**What is needed:** With the images removed, return every line below exactly as it reads.
*** Supplied material ***
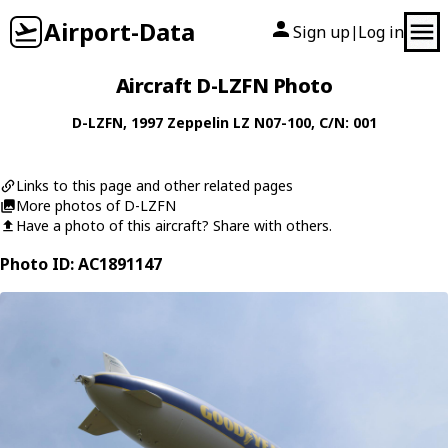
Airport-Data
Sign up
Log in
|
Aircraft D-LZFN Photo
D-LZFN
, 1997
Zeppelin
LZ N07-100
, C/N: 001
Links to this page and other related pages
More photos of D-LZFN
Have a photo of this aircraft? Share with others.
Photo ID: AC1891147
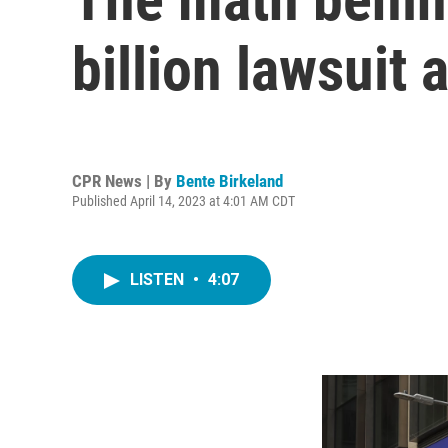
billion lawsuit
CPR News | By
Bente Birkeland
Published April 14, 2023 at 4:01 AM CDT
LISTEN
•
4:07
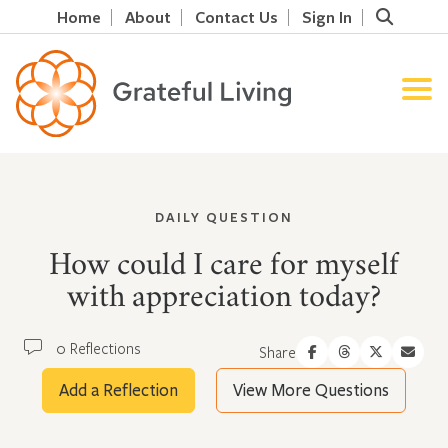
Home
About
Contact Us
Sign In
DAILY QUESTION
How could I care for myself
with appreciation today?
0 Reflections
Share
Add a Reflection
View More Questions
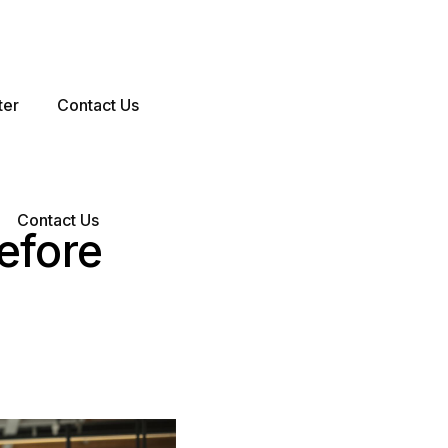
ter
Contact Us
Contact Us
efore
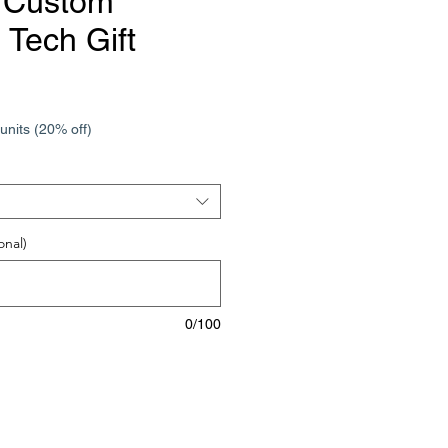
 Custom
 Tech Gift
e
units (20% off)
onal)
0/100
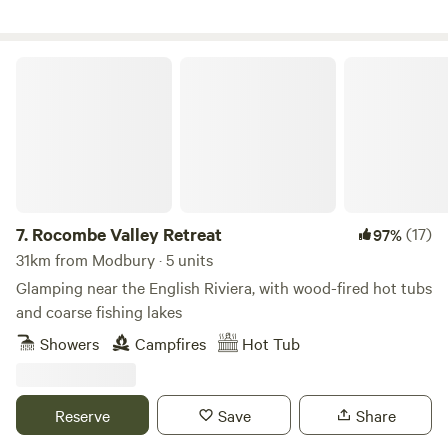
Rocombe Valley Retreat
7.
Rocombe Valley Retreat
(17)
97%
31km from Modbury · 5 units
Glamping near the English Riviera, with wood-fired hot tubs
and coarse fishing lakes
Showers
Campfires
Hot Tub
Reserve
Save
Share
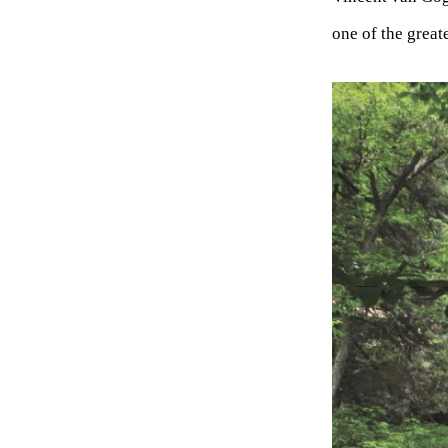
one of the great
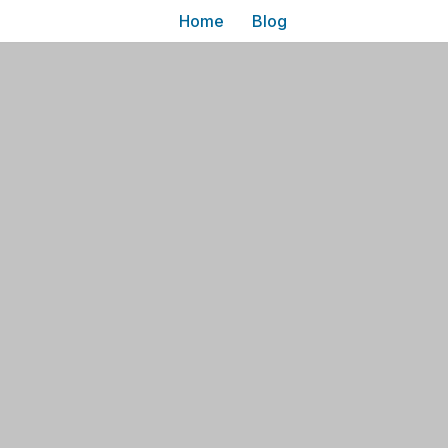
Home
Blog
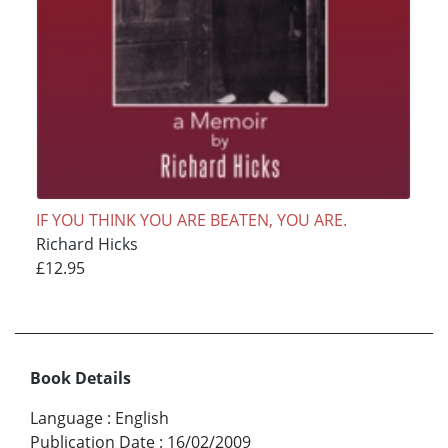
IF YOU THINK YOU ARE BEATEN, YOU ARE.
Richard Hicks
£12.95
Book Details
Language
:
English
Publication Date
:
16/02/2009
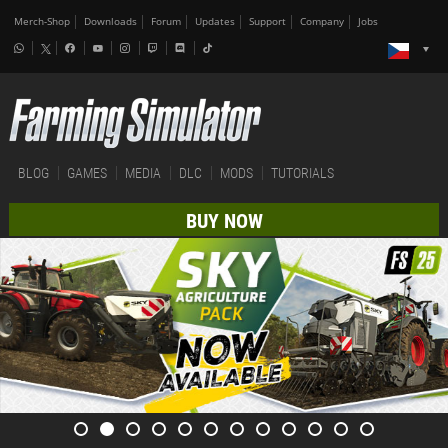
Merch-Shop
Downloads
Forum
Updates
Support
Company
Jobs
BLOG
GAMES
MEDIA
DLC
MODS
TUTORIALS
BUY NOW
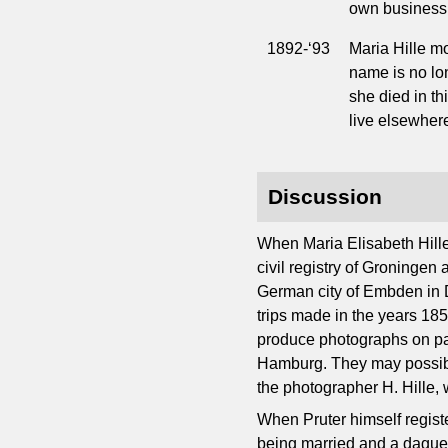
own business 
1892-‘93
Maria Hille mo
name is no lon
she died in thi
live elsewher
Discussion
When Maria Elisabeth Hill
civil registry of Groningen
German city of Embden in D
trips made in the years 18
produce photographs on pape
Hamburg. They may possibly
the photographer H. Hille,
When Pruter himself registe
being married and a daguerr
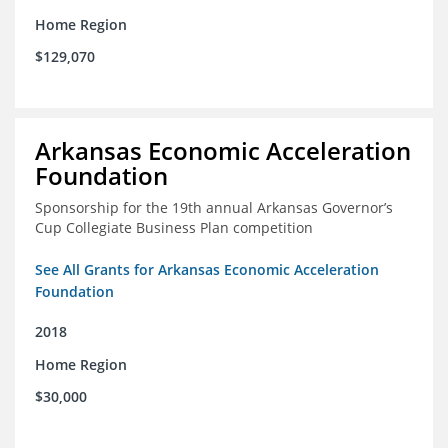
Home Region
$129,070
Arkansas Economic Acceleration
Foundation
Sponsorship for the 19th annual Arkansas Governor’s
Cup Collegiate Business Plan competition
See All Grants for Arkansas Economic Acceleration
Foundation
2018
Home Region
$30,000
*** End of Supplied material ***
**Finished exercise:**
Airport-Data
Sign up
Log in
|
Aircraft D-LZFN Photo
D-LZFN
, 1997
Zeppelin
LZ N07-100
, C/N: 001
Links to this page and other related pages
More photos of D-LZFN
Have a photo of this aircraft? Share with others.
Photo ID: AC1891147
billion lawsuit
CPR News | By
Bente Birkeland
Published April 14, 2023 at 4:01 AM CDT
LISTEN
•
4:07
Home
About
Contact Us
Sign In
DAILY QUESTION
How could I care for myself
with appreciation today?
0 Reflections
Share
Add a Reflection
View More Questions
ter
Contact Us
Contact Us
efore
 Custom
 Tech Gift
e
units (20% off)
onal)
0/100
Rocombe Valley Retreat
7.
Rocombe Valley Retreat
(17)
97%
31km from Modbury · 5 units
Glamping near the English Riviera, with wood-fired hot tubs
and coarse fishing lakes
Showers
Campfires
Hot Tub
Reserve
Save
Share
one of the great
Home
Blog
IF YOU THINK YOU ARE BEATEN, YOU ARE.
Richard Hicks
£12.95
Book Details
Language
:
English
Publication Date
:
16/02/2009
Merch-Shop
Downloads
Forum
Updates
Support
Company
Jobs
BLOG
GAMES
MEDIA
DLC
MODS
TUTORIALS
BUY NOW
own business 
1892-‘93
Maria Hille mo
name is no lon
she died in thi
live elsewher
Discussion
When Maria Elisabeth Hill
civil registry of Groningen
German city of Embden in D
trips made in the years 18
produce photographs on pape
Hamburg. They may possibly
the photographer H. Hille,
When Pruter himself registe
being married and a daguerr
Home Region
$129,070
Arkansas Economic Acceleration
Foundation
Sponsorship for the 19th annual Arkansas Governor’s
Cup Collegiate Business Plan competition
See All Grants for Arkansas Economic Acceleration
Foundation
2018
Home Region
$30,000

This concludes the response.